*Extrait de page*
+ + + + +
Donovan Donaly se dirige vers dans sa somptueuse villa sur les hauteurs de Los Angeles au volant de sa jaguar rutilante. En arrivant, il a la surprise d'y trouver un van d'entretien de piscine et sa femme, Bonnie, manifestement surprise par son retour inattendu, qui a bien du mal à expliquer la présence du conducteur du van, Ollie Olerud, surgissant gêné dans la chambre au lit défait. Donovan Donaly prend son arme sur sa table de nuit et va tuer Ollie quand Bonnie l'assomme puis lui plante son pointu trophée du meilleur soap télévisé dans les fesses. A peine remis, Donovan tire depuis son balcon sur sa femme qui s'enfuit au volant de sa Jaguar tout en prenant des photos de cette scène d'adultère.
Générique.
Miles Massey, avocat spécialisé dans les divorces, dont la renommée et le somptueux train de vie témoignent de sa remarquable réussite, reçoit Bonnie, désespérée d'obtenir quoi que ce soit du divorce que lui impose Donovan. Miles la rassure ; il plaidera des soupçons infondés ayant pu conduire au meurtre si Bonnie n'était si justement intervenue. Et contre toute attente, il gagne. Alors qu'il semble surtout préoccupé par ses futurs achats dont il discute avec son fidèle assistant, Wrigley, il gagne aussi contre Mrs. Gutman qui accable pourtant son mari de lui avoir servi d'esclave sexuelle.
+ + + + +
*Données étudiées*
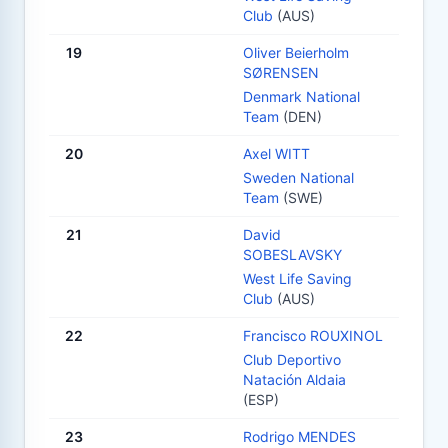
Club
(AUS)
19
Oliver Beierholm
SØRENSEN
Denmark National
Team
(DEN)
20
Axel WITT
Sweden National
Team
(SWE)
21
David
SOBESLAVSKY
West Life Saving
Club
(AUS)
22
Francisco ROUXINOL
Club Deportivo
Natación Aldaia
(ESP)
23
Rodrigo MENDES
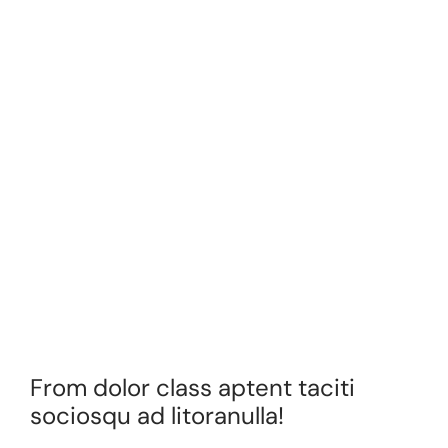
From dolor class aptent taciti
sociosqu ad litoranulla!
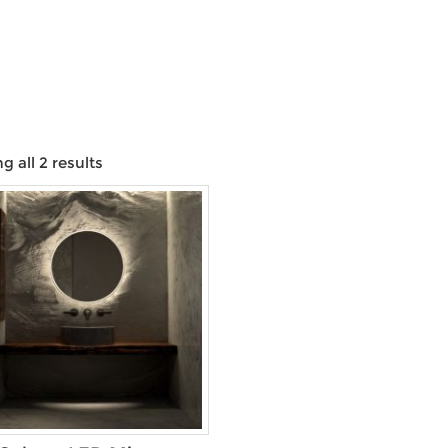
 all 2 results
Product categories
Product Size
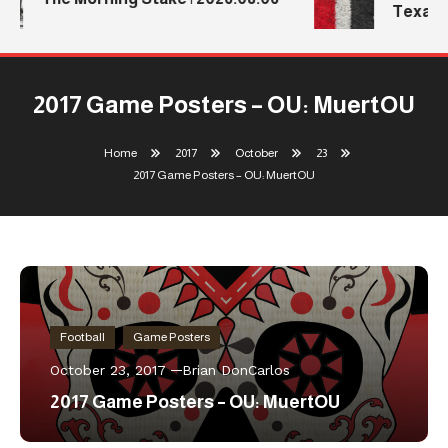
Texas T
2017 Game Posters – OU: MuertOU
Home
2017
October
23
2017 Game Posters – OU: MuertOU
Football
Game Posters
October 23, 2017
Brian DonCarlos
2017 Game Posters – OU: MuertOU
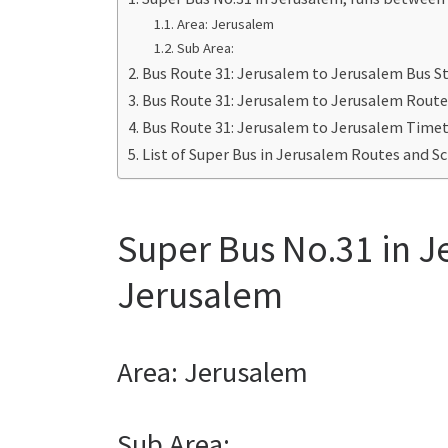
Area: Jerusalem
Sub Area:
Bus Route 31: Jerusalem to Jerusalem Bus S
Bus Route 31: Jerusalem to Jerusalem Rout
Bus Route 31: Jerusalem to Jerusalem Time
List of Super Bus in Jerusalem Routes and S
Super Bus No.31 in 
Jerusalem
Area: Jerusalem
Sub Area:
+ + + + +
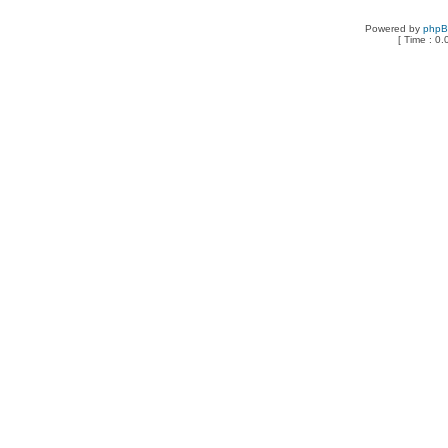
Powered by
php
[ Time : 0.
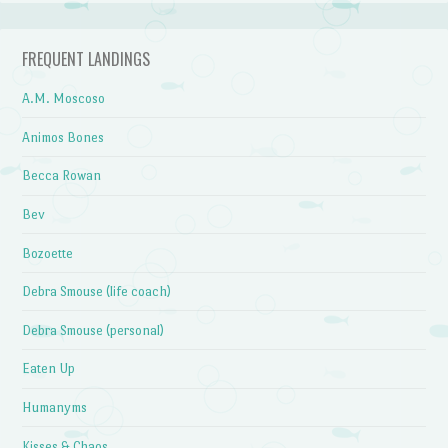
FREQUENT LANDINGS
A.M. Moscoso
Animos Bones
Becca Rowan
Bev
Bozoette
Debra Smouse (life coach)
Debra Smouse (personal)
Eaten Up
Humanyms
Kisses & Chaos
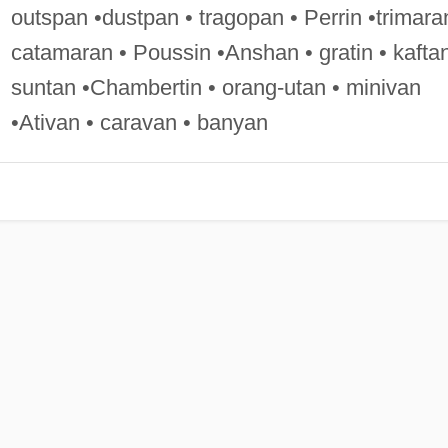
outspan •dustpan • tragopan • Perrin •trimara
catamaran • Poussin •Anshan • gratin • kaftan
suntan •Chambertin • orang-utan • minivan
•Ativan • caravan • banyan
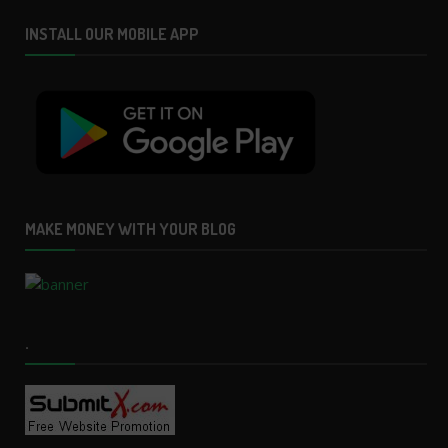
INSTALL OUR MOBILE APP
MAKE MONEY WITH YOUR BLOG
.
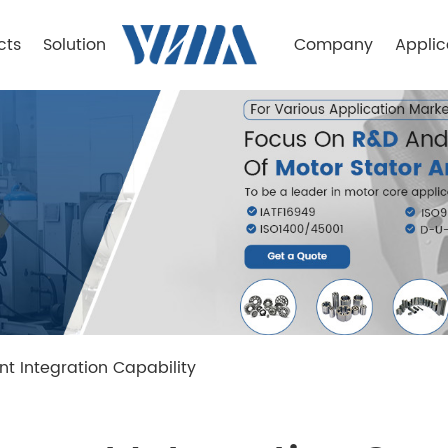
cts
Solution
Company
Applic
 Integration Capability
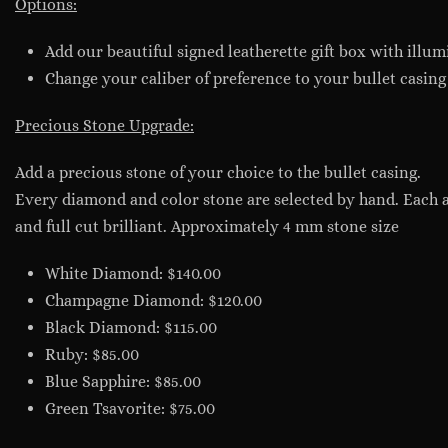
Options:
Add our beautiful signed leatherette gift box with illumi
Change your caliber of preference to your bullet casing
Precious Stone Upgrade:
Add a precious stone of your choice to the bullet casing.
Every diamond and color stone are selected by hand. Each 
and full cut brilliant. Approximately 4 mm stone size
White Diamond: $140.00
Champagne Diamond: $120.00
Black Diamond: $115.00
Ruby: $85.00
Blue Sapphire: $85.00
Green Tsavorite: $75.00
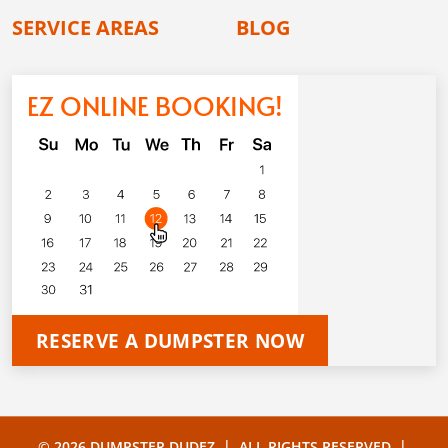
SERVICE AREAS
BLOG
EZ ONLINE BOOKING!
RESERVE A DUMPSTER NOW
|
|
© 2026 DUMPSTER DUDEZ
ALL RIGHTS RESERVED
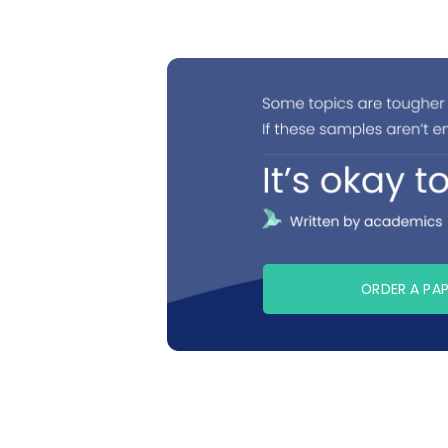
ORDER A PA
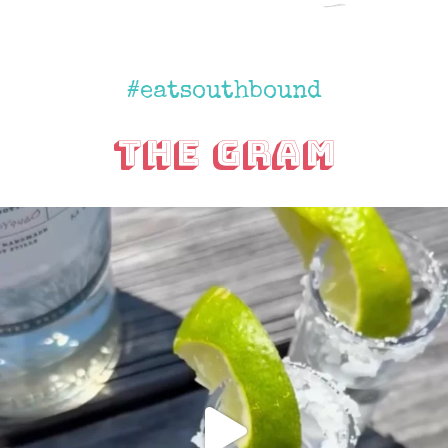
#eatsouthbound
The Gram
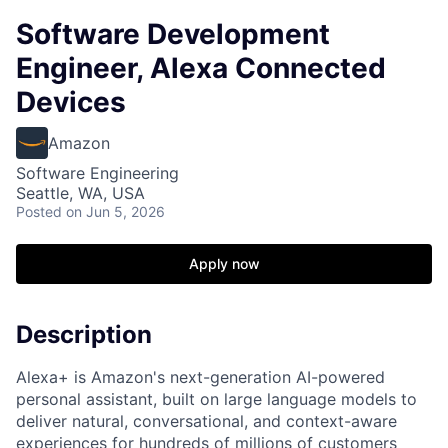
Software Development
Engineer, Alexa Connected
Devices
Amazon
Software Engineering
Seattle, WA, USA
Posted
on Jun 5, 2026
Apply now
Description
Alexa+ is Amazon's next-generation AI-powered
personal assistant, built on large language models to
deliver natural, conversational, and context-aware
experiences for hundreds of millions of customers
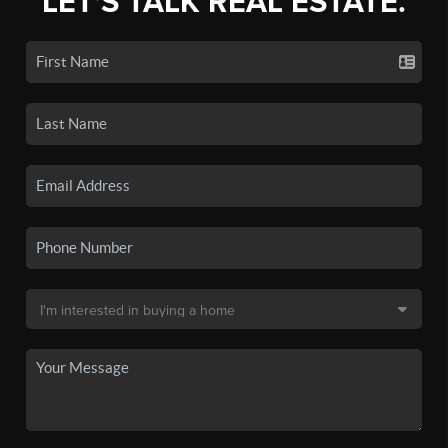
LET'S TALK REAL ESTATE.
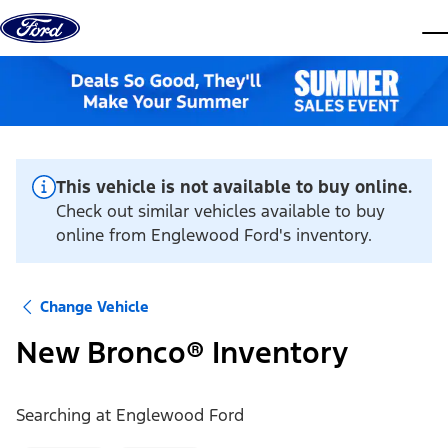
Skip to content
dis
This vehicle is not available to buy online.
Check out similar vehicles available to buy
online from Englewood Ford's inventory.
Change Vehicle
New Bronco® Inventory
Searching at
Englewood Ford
+ + + + +
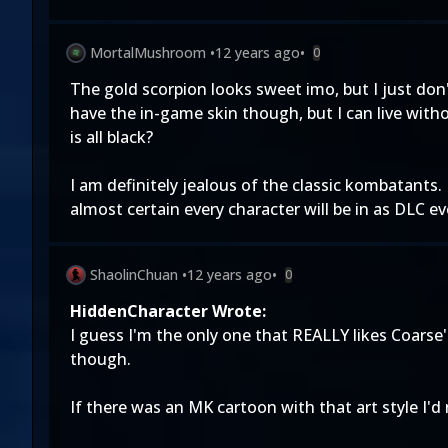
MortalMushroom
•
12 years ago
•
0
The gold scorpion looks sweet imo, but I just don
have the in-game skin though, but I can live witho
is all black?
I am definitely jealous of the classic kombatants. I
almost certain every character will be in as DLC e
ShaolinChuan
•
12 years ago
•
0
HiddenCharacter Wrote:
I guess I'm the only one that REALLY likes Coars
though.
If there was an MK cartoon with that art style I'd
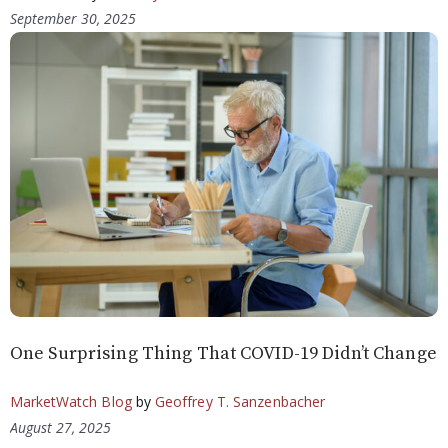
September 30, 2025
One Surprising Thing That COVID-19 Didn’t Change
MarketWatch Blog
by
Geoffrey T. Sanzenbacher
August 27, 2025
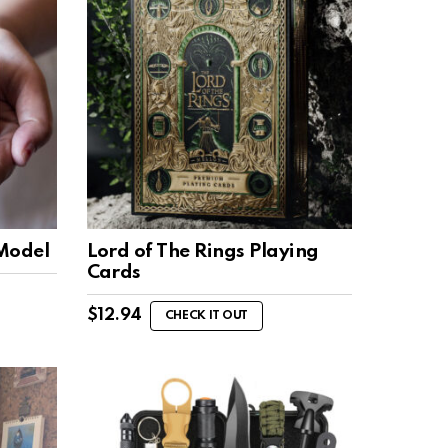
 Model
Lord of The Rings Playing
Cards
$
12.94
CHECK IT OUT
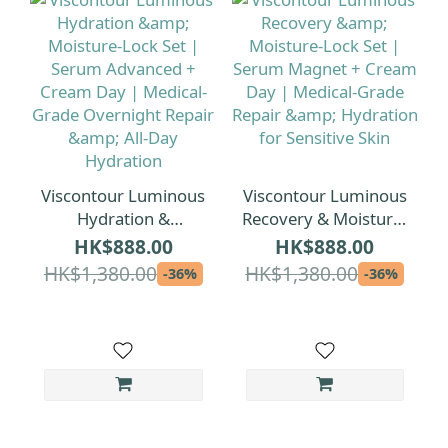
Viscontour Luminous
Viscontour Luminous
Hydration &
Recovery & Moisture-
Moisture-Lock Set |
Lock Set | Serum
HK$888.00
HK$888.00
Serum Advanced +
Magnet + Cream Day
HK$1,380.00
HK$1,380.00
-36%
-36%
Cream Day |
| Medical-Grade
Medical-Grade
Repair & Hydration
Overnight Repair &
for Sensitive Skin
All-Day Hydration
+ + + + +
*Déroulé de l'exercice*
1. Dans le résumé du film, quel est le métier de Miles Massey ?
2. Relevez tous les personnages désignés par leur nom dans le résumé du film.
3. Poursuivez le résumé du film en reprenant le récit juste après sa dernière phrase.

*Corrigé*
1. Il est avocat spécialisé dans les divorces.

2. Donovan Donaly, Bonnie, Ollie Olerud, Miles Massey, Wrigley, Mrs. Gutman

3.
Rex Rexroth, riche et marié, rentre ivre d'une soirée avec une belle blonde qu'il entraine dans son jeu érotique favori :"le train". Il sont surpris par l'enquêteur privé, Gus Petch, qui filme l'accablante scène d'adultère. Gus présente la vidéo à l'épouse de Rex, Marylin. Il lui affirme qu'elle va pouvoir "niquer son mari" et empocher la moitié de son immense fortune. Ayant tenté vainement de négocier avec Marilyn qui a lâché ses chiens sur lui et ne pouvant se permettre un règlement de divorce, Rex engage Miles pour le représenter. L'amie de Marylin, la multi-divorcée en série Sarah Sorkin, prévient Marilyn que Miles sera un adversaire redoutable.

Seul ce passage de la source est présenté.